■ **EXTRACT PROVIDED**

= = = =

I can’t really tell why I keep writing.

Not writing writing—writing is important and I need it. I mean writing these. Writing this. It feels like nobody will hear it. Maybe I’ll post it and people will read it, but nobody will listen to it. Maybe people will listen and hear what I say but dismiss the ramblings of an angsty kid exaggerating their emotional relationships. Maybe some would believe an out of line and out of mind maniac and their scribblings into immaterial papers, but maybe I’m just overthinking it all again.

After all, it’s hard to tell the truth. It’s hard to make a discussion of truth when the words don’t truly explain what’s happening. Perhaps I can use metaphor of a chemical mental sea or personified emotional murder or physical object dehumanization to pretend like the words are doing what I want them to do, but maybe they’re just wordplay. Maybe it’s not truly possible to feel stranded at sea within a landlocked room stuck deep within a desert. Maybe it’s not realistic to obsess over fake memories of killing representations of my feelings when I can still find them coming back to me in fleeting moments. Maybe it’s unnatural to visualize a made up story of a broken doll when I’d never taken care of my own possessions.

So I guess these are just the words of mental delusions. The complaints of a depressed young adult fighting expectations placed without consent. The nightmares of a psychotic medicated mess trying to pretend they know what they really feel. Maybe these are just useless letters sent anonymously with no meaning. Maybe they really are just nothing.

And there really is no “but.” No volta, no turn, no emotional reset to turn a dynamic character into something more. The truth at the end of these is that there never really was a truth. Each paragraph is crafted of romanticized language to make some problem stand out from the day to day life of achievements and ambition because someone out there can’t sit still with their thoughts running amok. It’s a fantasy constructed of the need to be heard.

And maybe that’s just all it is. Maybe it’s just to be heard. A cry from someone who can’t wake up without being pulled out of bed. A scream from someone who’s voice comes out as a quiet mewl under the surrounding megaphones of the lives of others. Maybe she can only really say two words. And maybe, next time, those two words shouldn’t be “It’s fine” or “Don’t worry” or “It’s over.”

Maybe they should be “It’s not.”

Or “I’m scared.”

Or “Help me.”

But instead, she stays quiet. She thinks there’s a possibility she can truly solve this all by herself. She believes that maybe some sort of predestined fate will turn out ok in the end. She understands she’ll just be tossed away if she says anything anyways. So instead she just stays quiet.

And writes down her hopes without a word.

= = = =

■ **USING THE INFORMATION**
a) In the passage on writing, what is each paragraph said to be crafted of?
b) Reproduce the section of the passage on writing that begins with the words containing "And maybe that’s" and ends with "without a word.".
Answer from the passage on writing alone.

■ **DATASET EXTRACT**

= = = =

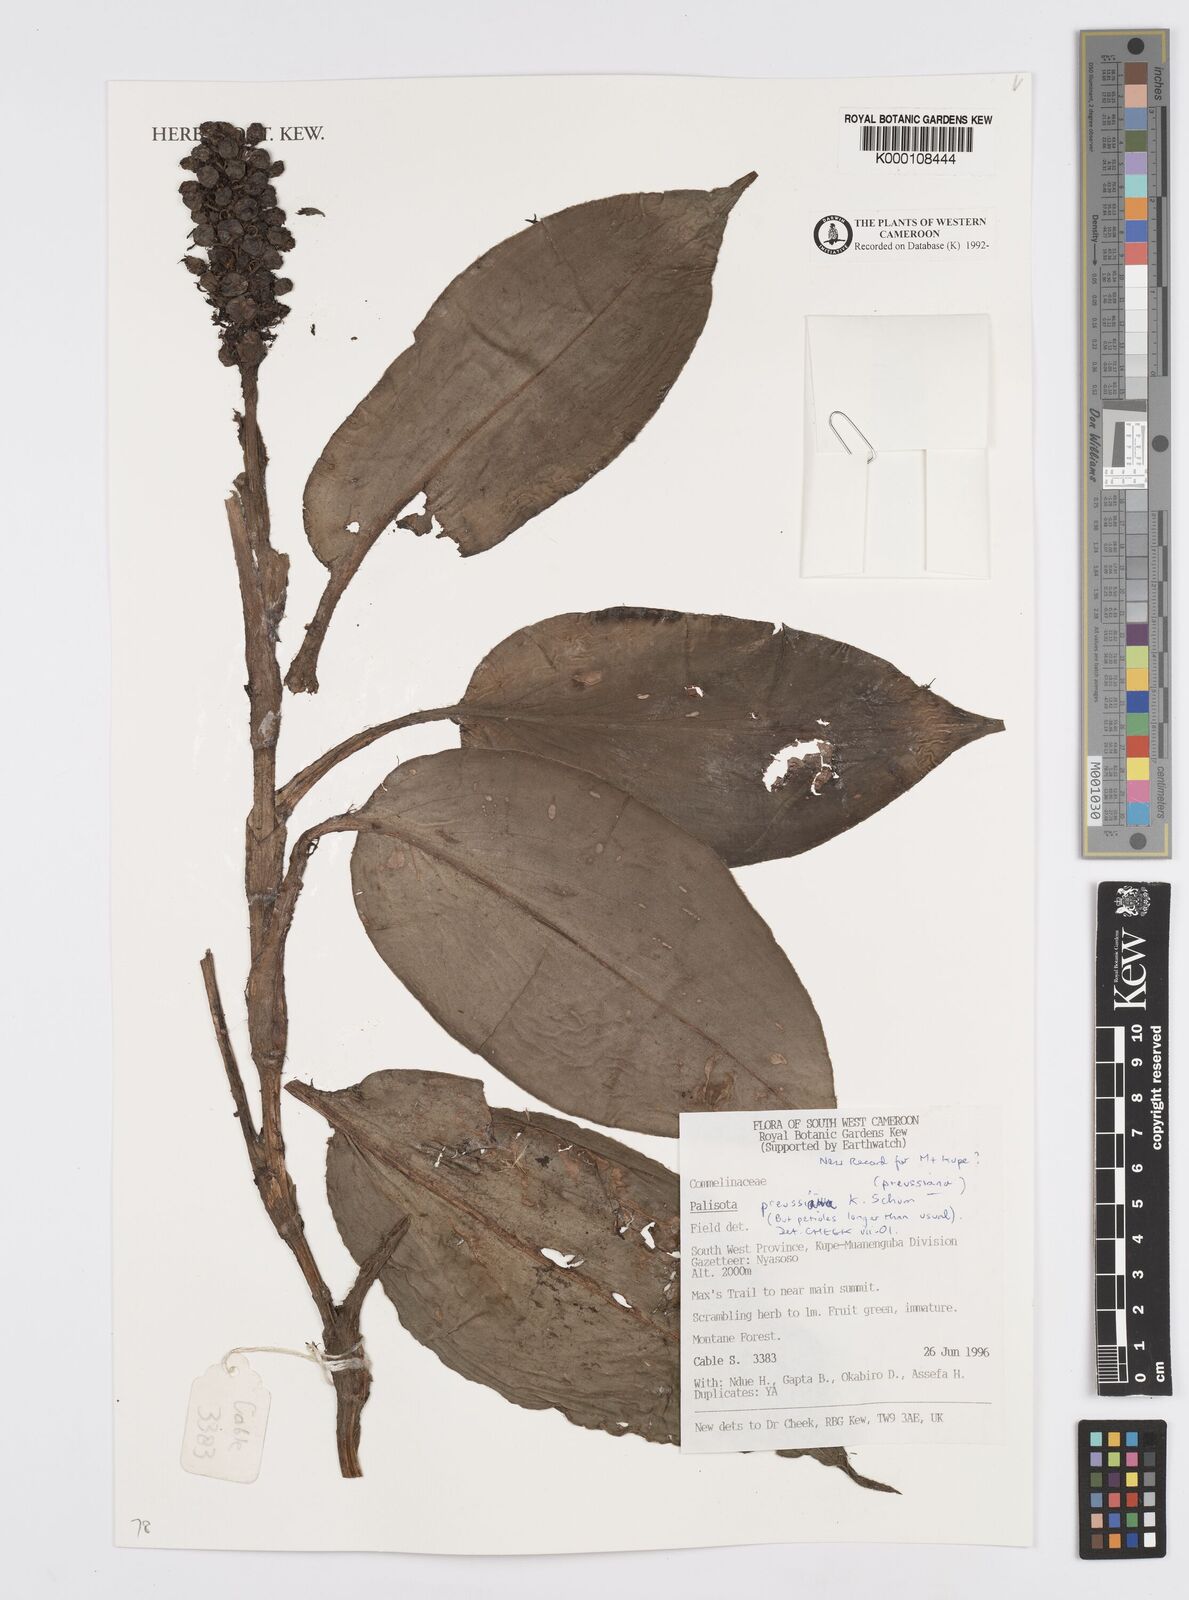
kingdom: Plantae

= = = =

■ **TASK ANSWERS**
a) Romanticized language.

b)
And maybe that’s just all it is. Maybe it’s just to be heard. A cry from someone who can’t wake up without being pulled out of bed. A scream from someone who’s voice comes out as a quiet mewl under the surrounding megaphones of the lives of others. Maybe she can only really say two words. And maybe, next time, those two words shouldn’t be “It’s fine” or “Don’t worry” or “It’s over.”

Maybe they should be “It’s not.”

Or “I’m scared.”

Or “Help me.”

But instead, she stays quiet. She thinks there’s a possibility she can truly solve this all by herself. She believes that maybe some sort of predestined fate will turn out ok in the end. She understands she’ll just be tossed away if she says anything anyways. So instead she just stays quiet.

And writes down her hopes without a word.